-- DIRECTIONS --
Carry on the reflection on Jesus' last words in Luke's gospel from the point where it stops.

-- TEXT EXCERPT --
* * * * *
In Luke’s gospel the last words of Jesus are ‘Father, into your hands I commit my spirit.’ These last words are words of trust. These last words are words that acknowledge Jesus giving himself over to his Father. Another translation reads ‘Into the hands of thee, I commit the spirit of me.’ It is poetry. In these words Jesus’ spirit is put directly into God’s hands. Spirit to hands. Jesus to the Father. One sacred human reality committed to the ultimate reality of all life. From a cradle manger to the cradle of God’s hands. Catching him as he falls from life. His last breath returning to the breath of God. In another forty days or so the spirit of Christ will come back into the world to be spread by his followers across the world. To enable a life in Christ that can be given to all who want it. In the last moments of his death Jesus is telling us the term of his life. He is telling us about the term of our lives as well.

Today, with his last breath breathed out, the spirit of Jesus is firmly, squarely placed into the hands of the God of the Life, his Father, Creator of the world, who in the beginning formed the earth and the human person from clay by the work of his hands. Today God’s hands have been rendered immobile, nailed down by fear and misunderstanding. Nailed down by those who feared he was going to upset their smooth running apple cart, the bed they had made with the Romans. God’s spirit was breathed into Adam to give him/us life. Today it is this same spirit breathed out across the universe creating the world anew in Jesus’s last breath. He gives up his spirit and is gone. He gives up his spirit and gives us at last to truly be a part of him. He gives us new life, more life, a life made whole in him. More Jesus.
* * * * *
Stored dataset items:
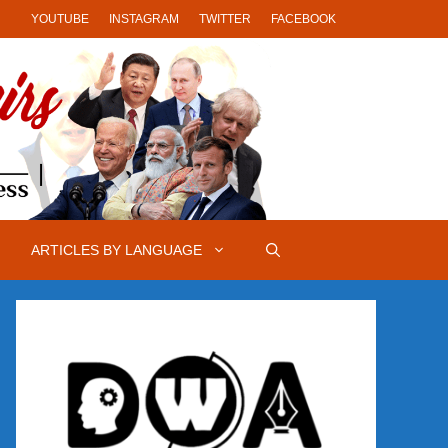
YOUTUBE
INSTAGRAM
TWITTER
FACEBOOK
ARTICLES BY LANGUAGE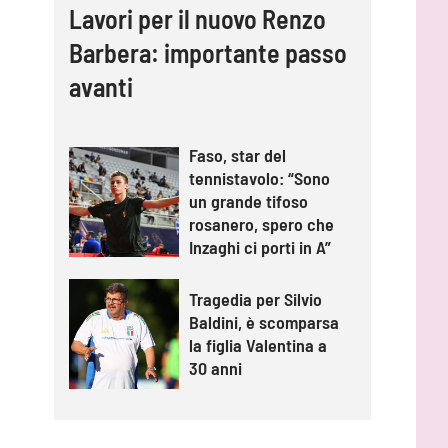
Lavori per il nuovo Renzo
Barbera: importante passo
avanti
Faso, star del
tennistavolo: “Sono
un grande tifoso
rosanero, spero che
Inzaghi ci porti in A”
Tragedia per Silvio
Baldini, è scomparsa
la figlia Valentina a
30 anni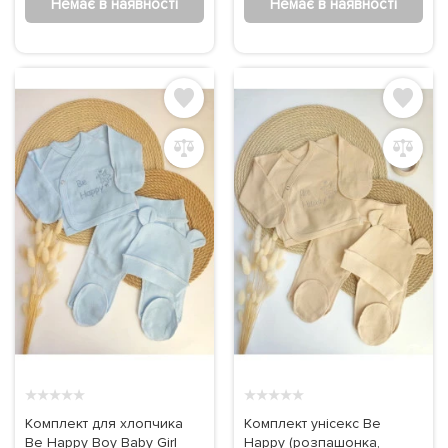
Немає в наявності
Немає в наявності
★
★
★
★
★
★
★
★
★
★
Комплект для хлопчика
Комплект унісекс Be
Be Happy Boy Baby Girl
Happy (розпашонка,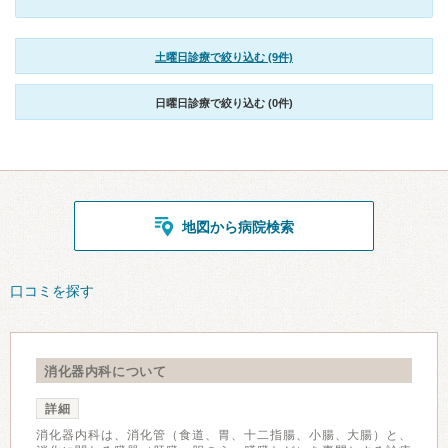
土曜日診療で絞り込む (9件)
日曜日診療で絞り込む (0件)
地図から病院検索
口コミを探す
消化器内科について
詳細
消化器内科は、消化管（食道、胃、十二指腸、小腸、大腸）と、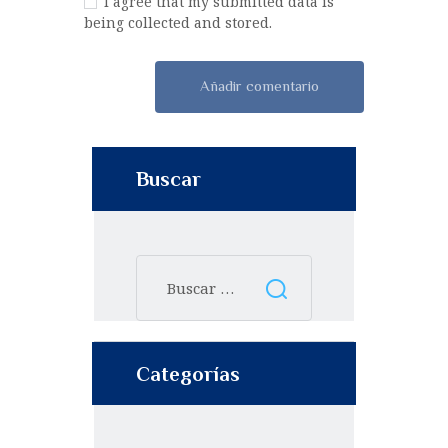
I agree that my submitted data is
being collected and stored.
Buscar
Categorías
* * * * *
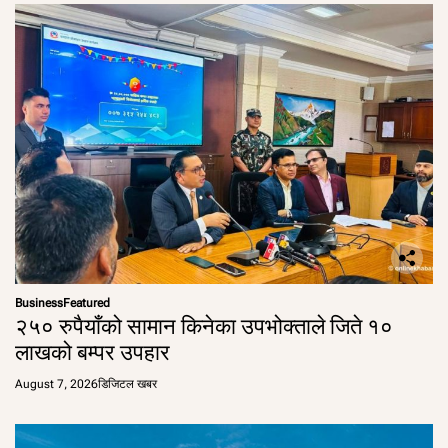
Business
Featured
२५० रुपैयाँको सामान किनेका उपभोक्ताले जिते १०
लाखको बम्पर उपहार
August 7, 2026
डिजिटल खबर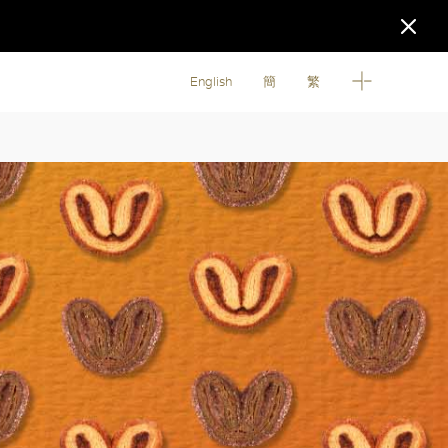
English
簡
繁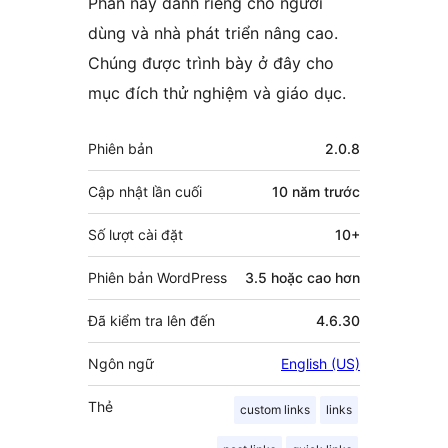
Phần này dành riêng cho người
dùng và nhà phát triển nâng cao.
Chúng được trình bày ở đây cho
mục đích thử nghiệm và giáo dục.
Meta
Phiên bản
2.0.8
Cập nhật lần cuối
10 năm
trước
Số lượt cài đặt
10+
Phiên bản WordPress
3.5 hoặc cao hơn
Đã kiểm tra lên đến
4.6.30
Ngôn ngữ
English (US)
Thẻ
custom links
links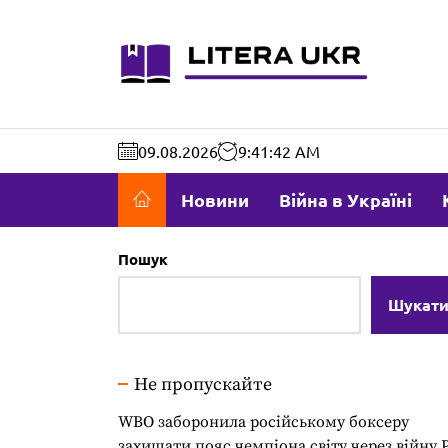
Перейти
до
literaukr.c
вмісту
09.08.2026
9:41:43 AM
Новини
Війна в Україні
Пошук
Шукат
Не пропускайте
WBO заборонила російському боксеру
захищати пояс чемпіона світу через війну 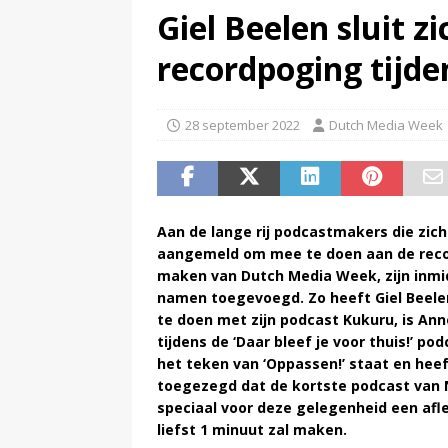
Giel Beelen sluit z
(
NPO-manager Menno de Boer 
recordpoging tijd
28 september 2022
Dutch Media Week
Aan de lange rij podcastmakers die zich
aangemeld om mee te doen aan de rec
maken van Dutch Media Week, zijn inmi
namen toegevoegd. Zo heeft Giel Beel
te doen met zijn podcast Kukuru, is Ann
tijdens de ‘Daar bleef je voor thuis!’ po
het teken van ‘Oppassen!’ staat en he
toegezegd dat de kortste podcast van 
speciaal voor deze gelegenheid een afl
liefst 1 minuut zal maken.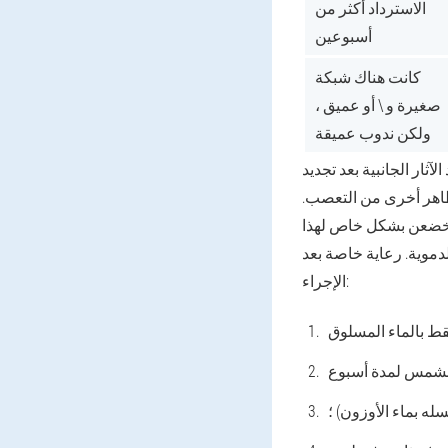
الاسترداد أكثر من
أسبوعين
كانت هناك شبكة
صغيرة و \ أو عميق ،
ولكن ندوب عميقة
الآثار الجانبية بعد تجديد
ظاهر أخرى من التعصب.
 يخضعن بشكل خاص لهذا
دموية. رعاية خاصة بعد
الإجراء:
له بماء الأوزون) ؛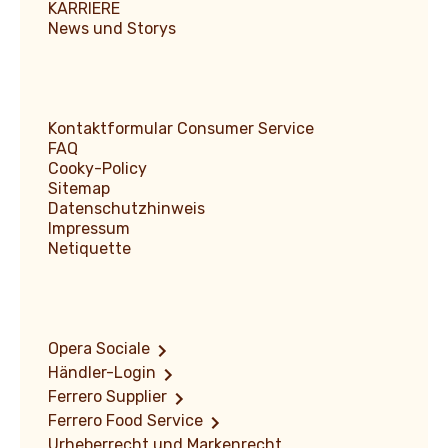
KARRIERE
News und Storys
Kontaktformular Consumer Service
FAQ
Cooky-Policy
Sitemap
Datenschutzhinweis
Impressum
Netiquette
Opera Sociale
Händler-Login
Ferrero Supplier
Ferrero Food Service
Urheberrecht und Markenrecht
* * * * *
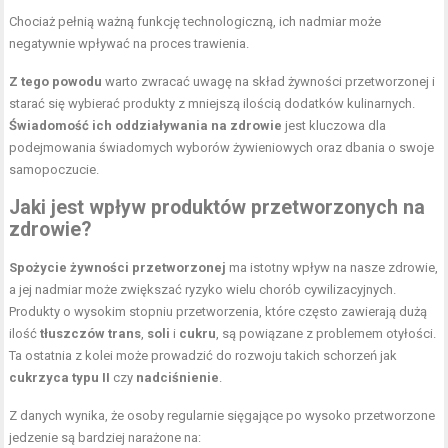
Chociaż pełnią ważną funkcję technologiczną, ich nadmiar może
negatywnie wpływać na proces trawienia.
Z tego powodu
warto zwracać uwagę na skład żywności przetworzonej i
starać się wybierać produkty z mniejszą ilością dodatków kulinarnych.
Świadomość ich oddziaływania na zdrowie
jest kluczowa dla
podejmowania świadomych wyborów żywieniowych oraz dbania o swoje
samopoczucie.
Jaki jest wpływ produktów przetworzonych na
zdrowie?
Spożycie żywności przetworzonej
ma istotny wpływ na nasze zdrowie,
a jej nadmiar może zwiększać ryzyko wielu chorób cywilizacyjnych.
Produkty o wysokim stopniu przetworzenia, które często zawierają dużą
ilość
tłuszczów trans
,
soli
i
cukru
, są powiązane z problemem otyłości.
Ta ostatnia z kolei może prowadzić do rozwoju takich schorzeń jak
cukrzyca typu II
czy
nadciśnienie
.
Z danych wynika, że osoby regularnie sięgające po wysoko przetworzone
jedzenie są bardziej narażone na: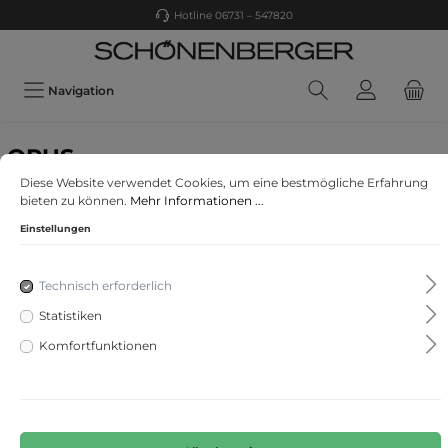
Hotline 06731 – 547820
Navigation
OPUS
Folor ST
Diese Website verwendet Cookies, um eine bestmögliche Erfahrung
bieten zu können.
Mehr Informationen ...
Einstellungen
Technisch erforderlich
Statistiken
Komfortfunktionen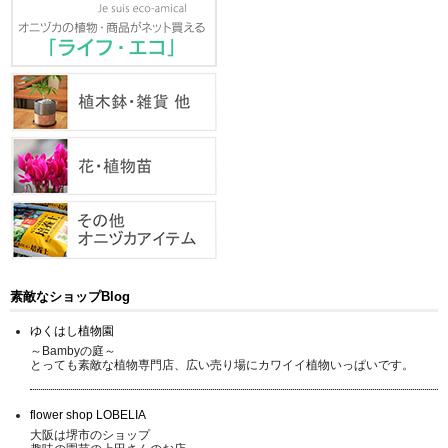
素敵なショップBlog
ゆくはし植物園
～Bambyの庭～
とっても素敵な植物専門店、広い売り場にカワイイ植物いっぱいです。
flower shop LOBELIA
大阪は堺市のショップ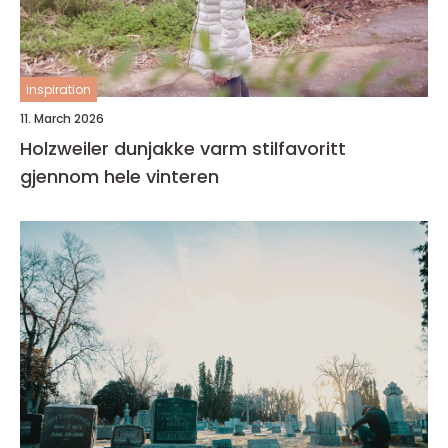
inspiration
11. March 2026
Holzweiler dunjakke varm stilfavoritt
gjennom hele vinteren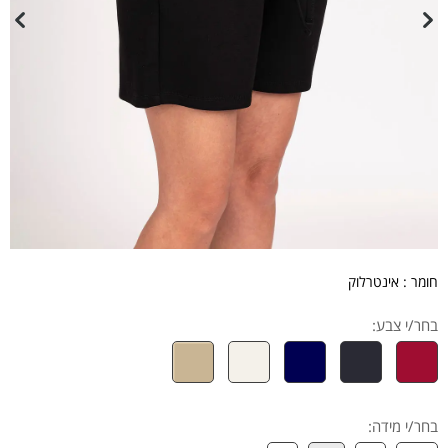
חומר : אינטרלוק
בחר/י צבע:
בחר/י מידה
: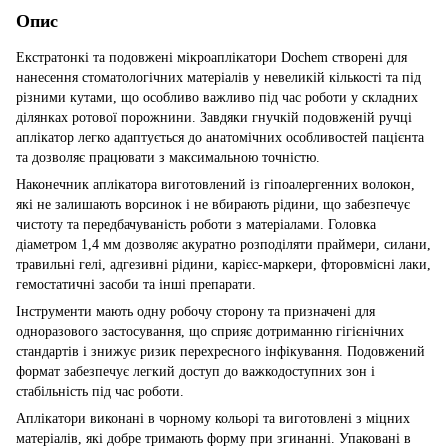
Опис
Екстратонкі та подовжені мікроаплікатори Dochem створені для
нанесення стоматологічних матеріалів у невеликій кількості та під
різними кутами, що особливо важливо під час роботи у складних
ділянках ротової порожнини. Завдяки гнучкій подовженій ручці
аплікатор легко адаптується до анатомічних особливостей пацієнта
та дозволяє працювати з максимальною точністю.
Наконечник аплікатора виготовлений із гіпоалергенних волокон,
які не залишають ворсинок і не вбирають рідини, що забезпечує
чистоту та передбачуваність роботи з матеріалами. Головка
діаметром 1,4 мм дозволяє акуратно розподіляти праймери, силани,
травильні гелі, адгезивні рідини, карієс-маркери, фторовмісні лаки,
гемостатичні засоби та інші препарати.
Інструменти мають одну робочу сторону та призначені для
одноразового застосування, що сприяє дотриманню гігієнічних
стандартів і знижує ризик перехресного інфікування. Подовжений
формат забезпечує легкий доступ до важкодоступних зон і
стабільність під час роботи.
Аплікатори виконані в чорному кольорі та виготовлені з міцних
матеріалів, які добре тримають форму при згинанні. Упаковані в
* * * * *
-- ANSWER TO THE PROBLEM --
Good Friday

The sword that pierced Mary’s heart

was the sword that would pierced her son’s side,

their hearts the saving symbol of the heart of God

intent upon loving the world from the manger to the altar of the cross,

where worship is no longer only a mother’s song but the very body

and being of her son.

Mary’s first prayer will be Jesus’ last.

As he prays to his heavenly Father

in the garden at Gethsemane before his death,

Jesus utters let it be as you would have it. 

As Mary accepted his life,

he too will accept his death,

 from mother to son,

the faithful surrender to God’s design for their lives.

As Jesus took his last breath,

a lone centurion stands beneath him,

see the man, seeing the truth of him,

his first Roman follower,

worshipping him in the place

where a voice has gone silent.

In one, silent still moment

birthed on Calvary

the heart of God and

And the heart of humanity

hung together.

In the womb of the world

and the embrace of his Father,

arms reached out to the world

where God came home

and humanity is no longer homeless.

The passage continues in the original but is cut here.